The Minister of Health, Prof. Isaac Adewole, has urged husbands to stop struggling with their babies over breasts, but rather allow their wives to put the babies on exclusive breast milk.
This is just as the minister revealed that he was having talks with the Ministry of Labour and Employment to extend maternity leave from the current four months to six.
Adewole said this at the ministerial briefing and inauguration of the 2018 World Breastfeeding Week and High Level Policy Dialogue on Breastfeeding in Abuja on Thursday.
Speaking on the theme, ‘Breastfeeding: Foundation of Life’, the minister said breastfeeding remained the surest way to have a healthy baby.
He said, “What has been shown clearly is that the brain, which we actually need to drive everything we do in life, is sorted out in the first two years. So, if you give the baby good food, good protein, we will have good workers and good leaders in the future.
“But if we don’t give them good food, then we will have a generation of jesters over the years and that is not what we want in this country. So, breastfeeding is a national investment in the cerebral architecture of our citizens and in the future development of our country.
“So, let us work together to promote it. To the men, please allow the women to give it to the babies. Don’t share or compete with the babies. Only promote it. To the women, I know you love us but don’t give it to us, give it to the babies.”
Adewole noted that he was having talks with the Minister of Labour and Employment, Dr. Chris Ngige, on the possibility of extending the maternity leave from four to six months.

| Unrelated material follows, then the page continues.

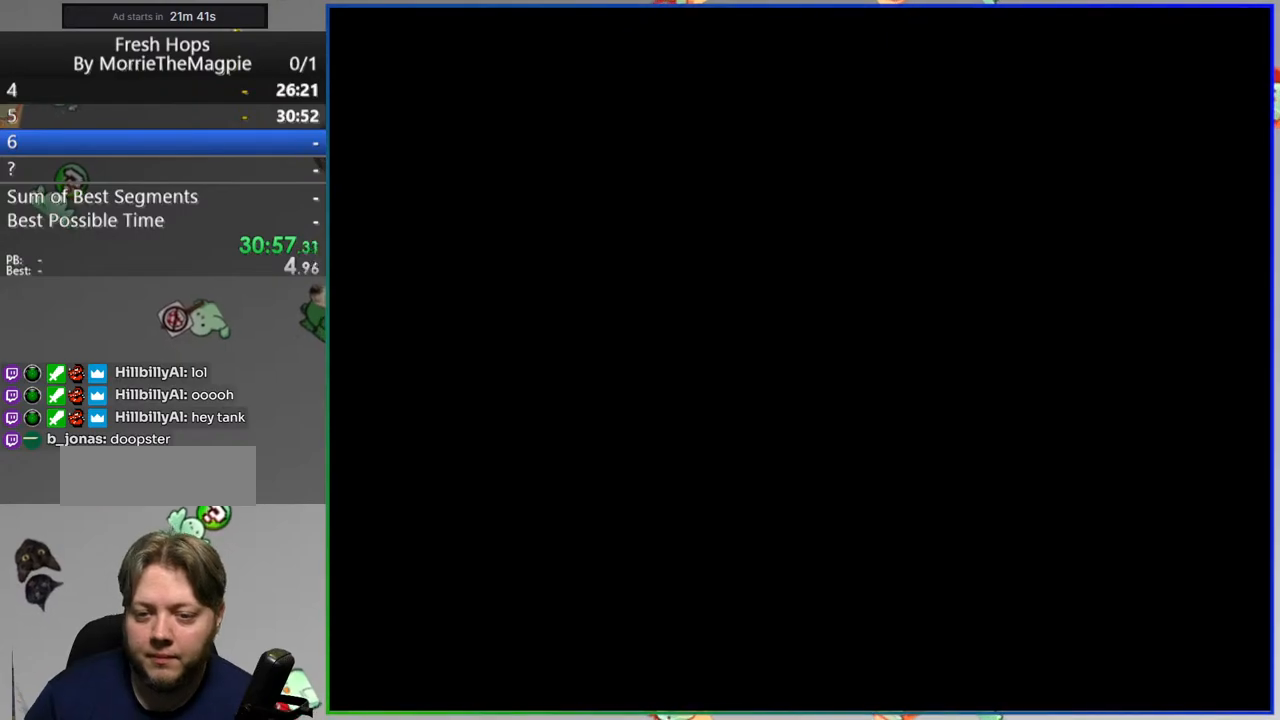
{"buttons": [], "events": []}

He said this would give women more time to breastfeed their babies.
The minister noted, “Now we have four months of maternity leave but we are working with labour to increase it to six so that there will be no excuse because if you have six months, there is no excuse.”
In her remarks, the Minister of State for Budget and National Planning, Mrs. Zainab Ahmed, said statistics showed that of the seven million babies born every year, less than 25 per cent put on exclusive breast milk.
Ahmed said that babies who are well breastfed hardly fall sick while mothers have a reduced risk of ovarian and breast cancer.
She added, “Health practitioners have advised us that initiating breastfeeding within the first hours of life reduces the rate of neonatal mortality by up to 22 per cent. It also reduces the risk of asthma and obesity in the babies.
“Approximately, seven million children are born in Nigeria every year and, according to the 2014 National Nutrition Survey, only 25 per cent are exclusively breastfed between the ages of zero and six months.”